▸ **CONSIGNE 1**:
Recopiez à l'identique les lignes des enregistrements, en partant de la ligne qui contient « family: Nyctaginaceae » et en continuant jusqu'à la fin des enregistrements, ces deux limites comprises.

▸ **TEXTE À LIRE**:
===============
La revanche inattendue du déclassé
Le revers
de la médaille de la domination des élites, autrement dit
l'institutionnalisation de la supériorité d'une catégorie sociale
ultra-minoritaire sur l'écrasante majorité de la population, livrée à l'école
de l'échec, c'est l'inexistence d'un marché viable, porteur, dynamique.
Crétiniser
un peuple l'empêche d'accéder à la consommation de masse, à la réflexion,
à la mobilité, toutes choses dont une économie de marché à besoin
à profusion. Au fond, nos élites plurilinguistiques en costard-cravate ne
proposent leurs produits qu’à leurs semblables. Un minuscule écosystème
comptant quelques dizaines de milliers de consommateurs éduqués, hors-sol,
polyglottes, francophones, voire anglophones, au pouvoir d'achat solide, mais
qui forment un segment hyper restreint sur lequel aucun business
modèle n'est constructible.
Les
autres, cantonnés à une économie de subsistance n'ont accès qu'à
un logement social, filière dominée par 4 milliardaires
artificiellement engraissés, ou a de menus services bancaires, là encore,
sphère monopolisée par une petite brochette de financiers ultra-fortunés. Les
Marocains sont coutumiers de cet adage caricatural, mais néanmoins juste :
"Au Maroc rien ne marche sauf la bouffe". Même les grandes
surfaces dans une certaine mesure sont inaccessibles aux masses.
===============
▸ **DONNÉES**:
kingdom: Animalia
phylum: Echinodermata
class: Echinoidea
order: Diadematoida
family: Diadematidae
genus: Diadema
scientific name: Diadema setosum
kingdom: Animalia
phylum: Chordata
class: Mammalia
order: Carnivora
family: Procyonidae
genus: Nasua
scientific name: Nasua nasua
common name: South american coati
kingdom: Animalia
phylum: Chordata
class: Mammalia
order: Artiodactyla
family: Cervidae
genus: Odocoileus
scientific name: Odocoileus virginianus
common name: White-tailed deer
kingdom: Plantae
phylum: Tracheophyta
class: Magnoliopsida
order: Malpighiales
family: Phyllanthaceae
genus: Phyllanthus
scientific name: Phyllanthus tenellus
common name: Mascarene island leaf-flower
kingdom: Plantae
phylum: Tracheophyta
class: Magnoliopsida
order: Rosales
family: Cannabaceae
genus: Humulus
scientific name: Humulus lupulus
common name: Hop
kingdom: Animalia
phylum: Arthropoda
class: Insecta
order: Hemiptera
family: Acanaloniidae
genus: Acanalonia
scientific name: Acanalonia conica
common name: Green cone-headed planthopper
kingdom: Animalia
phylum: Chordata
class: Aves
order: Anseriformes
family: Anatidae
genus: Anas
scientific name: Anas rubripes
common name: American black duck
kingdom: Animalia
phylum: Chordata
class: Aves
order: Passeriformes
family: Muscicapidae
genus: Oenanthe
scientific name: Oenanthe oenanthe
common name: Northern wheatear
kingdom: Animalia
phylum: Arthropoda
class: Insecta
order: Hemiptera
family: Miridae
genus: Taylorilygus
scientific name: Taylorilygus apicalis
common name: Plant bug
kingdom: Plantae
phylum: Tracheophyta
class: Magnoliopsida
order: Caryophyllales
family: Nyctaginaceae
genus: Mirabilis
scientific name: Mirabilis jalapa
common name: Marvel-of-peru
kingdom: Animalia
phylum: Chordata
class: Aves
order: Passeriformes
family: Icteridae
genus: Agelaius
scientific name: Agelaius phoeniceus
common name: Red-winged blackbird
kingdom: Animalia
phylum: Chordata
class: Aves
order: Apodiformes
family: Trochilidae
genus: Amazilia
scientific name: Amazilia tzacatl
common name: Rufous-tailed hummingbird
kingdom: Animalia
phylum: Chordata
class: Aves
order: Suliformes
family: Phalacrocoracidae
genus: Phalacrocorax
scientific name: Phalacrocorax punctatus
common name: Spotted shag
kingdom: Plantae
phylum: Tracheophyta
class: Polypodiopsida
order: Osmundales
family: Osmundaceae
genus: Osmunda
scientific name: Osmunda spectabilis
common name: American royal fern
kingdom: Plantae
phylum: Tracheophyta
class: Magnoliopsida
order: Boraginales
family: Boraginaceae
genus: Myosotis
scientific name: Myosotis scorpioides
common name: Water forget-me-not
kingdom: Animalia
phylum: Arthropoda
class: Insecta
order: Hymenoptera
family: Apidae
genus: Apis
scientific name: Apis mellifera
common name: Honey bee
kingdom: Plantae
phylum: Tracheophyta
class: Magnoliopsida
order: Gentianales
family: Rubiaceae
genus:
===============
▸ **CONSIGNE 2**:
Selon le texte sur les élites, combien de milliardaires dominent la filière du logement social ?

▸ **RÉPONSE 1**:
family: Nyctaginaceae
genus: Mirabilis
scientific name: Mirabilis jalapa
common name: Marvel-of-peru
kingdom: Animalia
phylum: Chordata
class: Aves
order: Passeriformes
family: Icteridae
genus: Agelaius
scientific name: Agelaius phoeniceus
common name: Red-winged blackbird
kingdom: Animalia
phylum: Chordata
class: Aves
order: Apodiformes
family: Trochilidae
genus: Amazilia
scientific name: Amazilia tzacatl
common name: Rufous-tailed hummingbird
kingdom: Animalia
phylum: Chordata
class: Aves
order: Suliformes
family: Phalacrocoracidae
genus: Phalacrocorax
scientific name: Phalacrocorax punctatus
common name: Spotted shag
kingdom: Plantae
phylum: Tracheophyta
class: Polypodiopsida
order: Osmundales
family: Osmundaceae
genus: Osmunda
scientific name: Osmunda spectabilis
common name: American royal fern
kingdom: Plantae
phylum: Tracheophyta
class: Magnoliopsida
order: Boraginales
family: Boraginaceae
genus: Myosotis
scientific name: Myosotis scorpioides
common name: Water forget-me-not
kingdom: Animalia
phylum: Arthropoda
class: Insecta
order: Hymenoptera
family: Apidae
genus: Apis
scientific name: Apis mellifera
common name: Honey bee
kingdom: Plantae
phylum: Tracheophyta
class: Magnoliopsida
order: Gentianales
family: Rubiaceae
genus:

▸ **RÉPONSE 2**:
Quatre milliardaires.